INSTRUCTIONS TO FOLLOW ▸
Give the listing again word for word. Skip the pictures.

=====

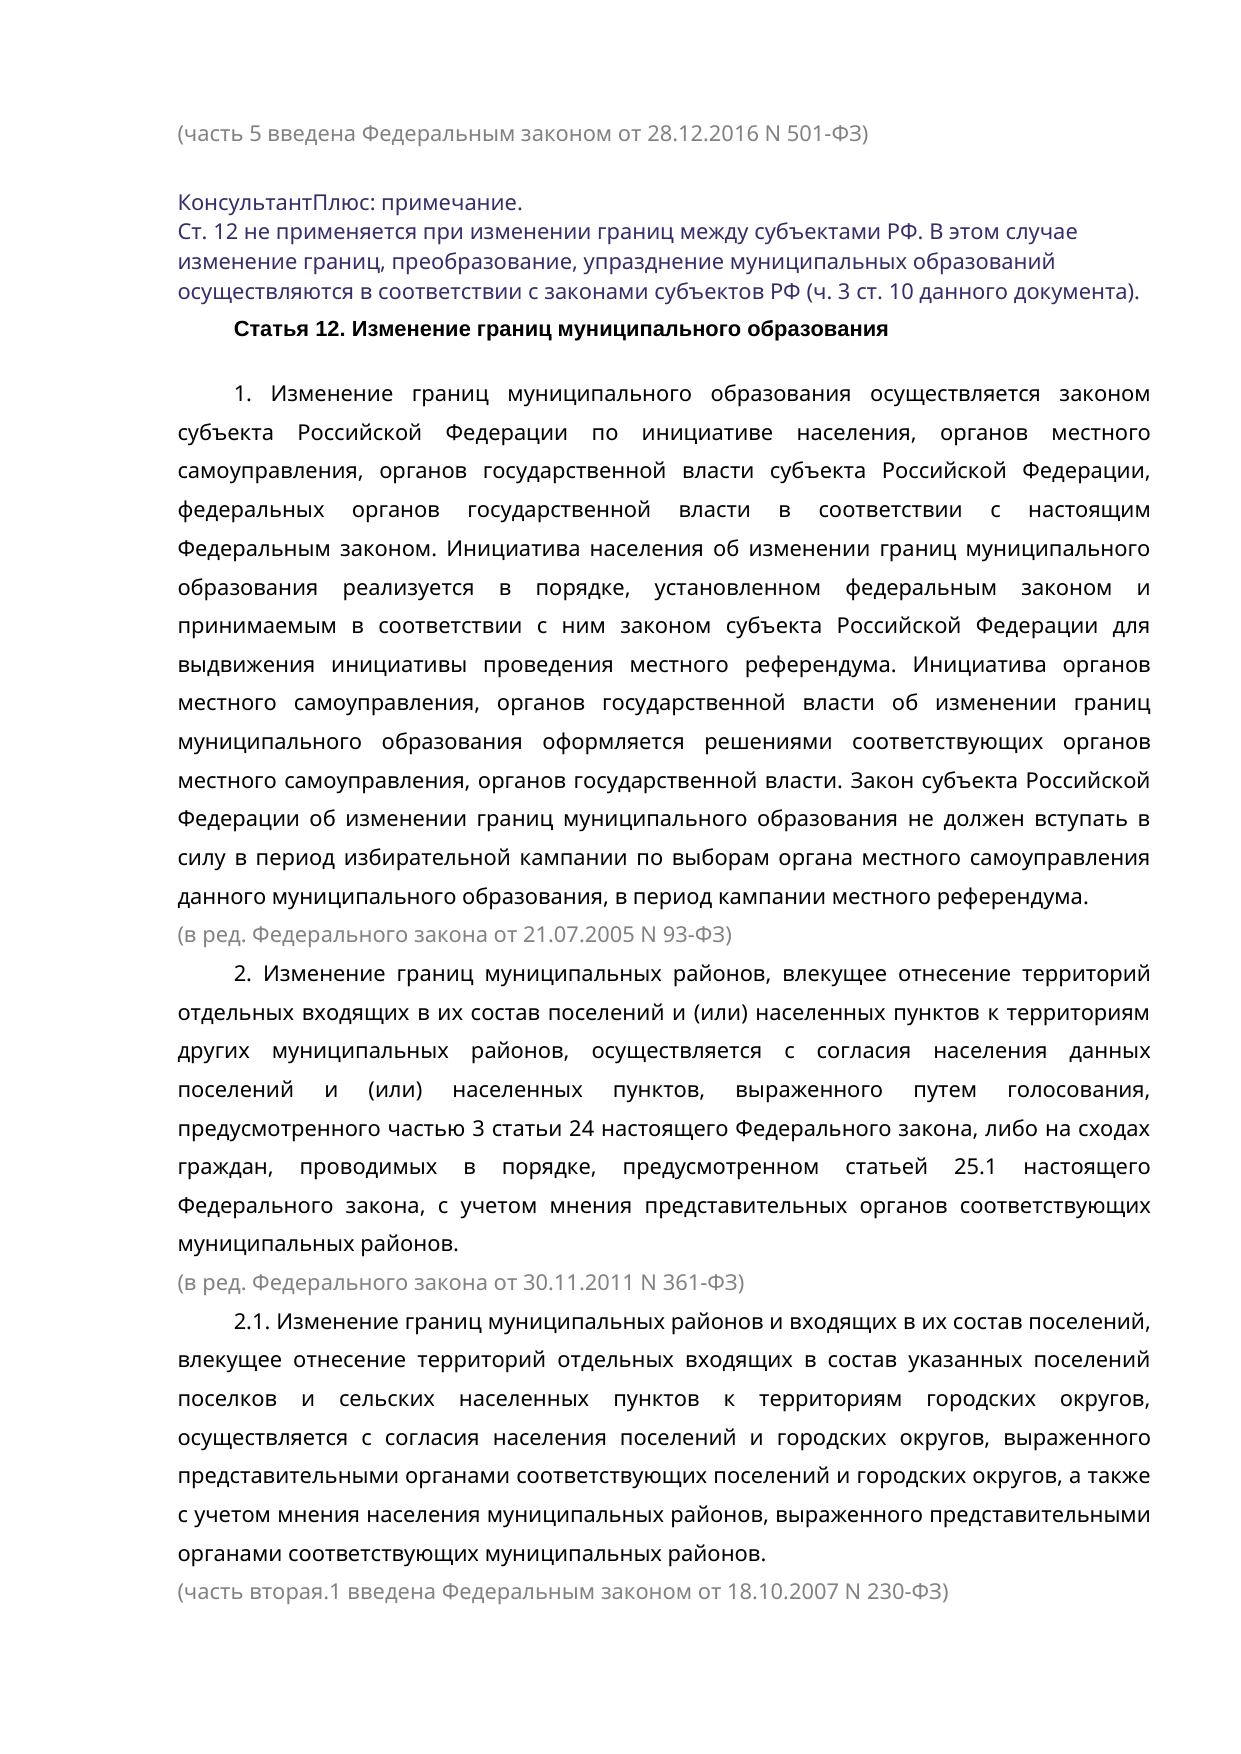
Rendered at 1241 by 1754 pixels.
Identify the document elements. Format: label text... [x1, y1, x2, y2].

text (в ред. Федерального закона от 21.07.2005 N 93-ФЗ) [177, 919, 1152, 949]
text Ст. 12 не применяется при изменении границ между субъектами РФ. В этом случае изменение границ, преобразование, упразднение муниципальных образований осуществляются в соответствии с законами субъектов РФ (ч. 3 ст. 10 данного документа). [177, 216, 1152, 306]
text КонсультантПлюс: примечание. [177, 187, 1152, 216]
text 1. Изменение границ муниципального образования осуществляется законом субъекта Российской Федерации по инициативе населения, органов местного самоуправления, органов государственной власти субъекта Российской Федерации, федеральных органов государственной власти в соответствии с настоящим Федеральным законом. Инициатива населения об изменении границ муниципального образования реализуется в порядке, установленном федеральным законом и принимаемым в соответствии с ним законом субъекта Российской Федерации для выдвижения инициативы проведения местного референдума. Инициатива органов местного самоуправления, органов государственной власти об изменении границ муниципального образования оформляется решениями соответствующих органов местного самоуправления, органов государственной власти. Закон субъекта Российской Федерации об изменении границ муниципального образования не должен вступать в силу в период избирательной кампании по выборам органа местного самоуправления данного муниципального образования, в период кампании местного референдума. [177, 378, 1152, 910]
text (часть вторая.1 введена Федеральным законом от 18.10.2007 N 230-ФЗ) [177, 1576, 1152, 1606]
text (часть 5 введена Федеральным законом от 28.12.2016 N 501-ФЗ) [177, 118, 1152, 148]
text Статья 12. Изменение границ муниципального образования [177, 316, 1152, 341]
text 2.1. Изменение границ муниципальных районов и входящих в их состав поселений, влекущее отнесение территорий отдельных входящих в состав указанных поселений поселков и сельских населенных пунктов к территориям городских округов, осуществляется с согласия населения поселений и городских округов, выраженного представительными органами соответствующих поселений и городских округов, а также с учетом мнения населения муниципальных районов, выраженного представительными органами соответствующих муниципальных районов. [177, 1306, 1152, 1567]
text (в ред. Федерального закона от 30.11.2011 N 361-ФЗ) [177, 1267, 1152, 1297]
text 2. Изменение границ муниципальных районов, влекущее отнесение территорий отдельных входящих в их состав поселений и (или) населенных пунктов к территориям других муниципальных районов, осуществляется с согласия населения данных поселений и (или) населенных пунктов, выраженного путем голосования, предусмотренного частью 3 статьи 24 настоящего Федерального закона, либо на сходах граждан, проводимых в порядке, предусмотренном статьей 25.1 настоящего Федерального закона, с учетом мнения представительных органов соответствующих муниципальных районов. [177, 958, 1152, 1258]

=====

ANSWER TO THIS EXERCISE ▸
Rendered at 1241 by 1754 pixels.
Identify the document elements. Format: label text... [x1, y1, x2, y2].

text (в ред. Федерального закона от 21.07.2005 N 93-ФЗ) [177, 919, 1152, 949]
text Ст. 12 не применяется при изменении границ между субъектами РФ. В этом случае изменение границ, преобразование, упразднение муниципальных образований осуществляются в соответствии с законами субъектов РФ (ч. 3 ст. 10 данного документа). [177, 216, 1152, 306]
text КонсультантПлюс: примечание. [177, 187, 1152, 216]
text 1. Изменение границ муниципального образования осуществляется законом субъекта Российской Федерации по инициативе населения, органов местного самоуправления, органов государственной власти субъекта Российской Федерации, федеральных органов государственной власти в соответствии с настоящим Федеральным законом. Инициатива населения об изменении границ муниципального образования реализуется в порядке, установленном федеральным законом и принимаемым в соответствии с ним законом субъекта Российской Федерации для выдвижения инициативы проведения местного референдума. Инициатива органов местного самоуправления, органов государственной власти об изменении границ муниципального образования оформляется решениями соответствующих органов местного самоуправления, органов государственной власти. Закон субъекта Российской Федерации об изменении границ муниципального образования не должен вступать в силу в период избирательной кампании по выборам органа местного самоуправления данного муниципального образования, в период кампании местного референдума. [177, 378, 1152, 910]
text (часть вторая.1 введена Федеральным законом от 18.10.2007 N 230-ФЗ) [177, 1576, 1152, 1606]
text (часть 5 введена Федеральным законом от 28.12.2016 N 501-ФЗ) [177, 118, 1152, 148]
text Статья 12. Изменение границ муниципального образования [177, 316, 1152, 341]
text 2.1. Изменение границ муниципальных районов и входящих в их состав поселений, влекущее отнесение территорий отдельных входящих в состав указанных поселений поселков и сельских населенных пунктов к территориям городских округов, осуществляется с согласия населения поселений и городских округов, выраженного представительными органами соответствующих поселений и городских округов, а также с учетом мнения населения муниципальных районов, выраженного представительными органами соответствующих муниципальных районов. [177, 1306, 1152, 1567]
text (в ред. Федерального закона от 30.11.2011 N 361-ФЗ) [177, 1267, 1152, 1297]
text 2. Изменение границ муниципальных районов, влекущее отнесение территорий отдельных входящих в их состав поселений и (или) населенных пунктов к территориям других муниципальных районов, осуществляется с согласия населения данных поселений и (или) населенных пунктов, выраженного путем голосования, предусмотренного частью 3 статьи 24 настоящего Федерального закона, либо на сходах граждан, проводимых в порядке, предусмотренном статьей 25.1 настоящего Федерального закона, с учетом мнения представительных органов соответствующих муниципальных районов. [177, 958, 1152, 1258]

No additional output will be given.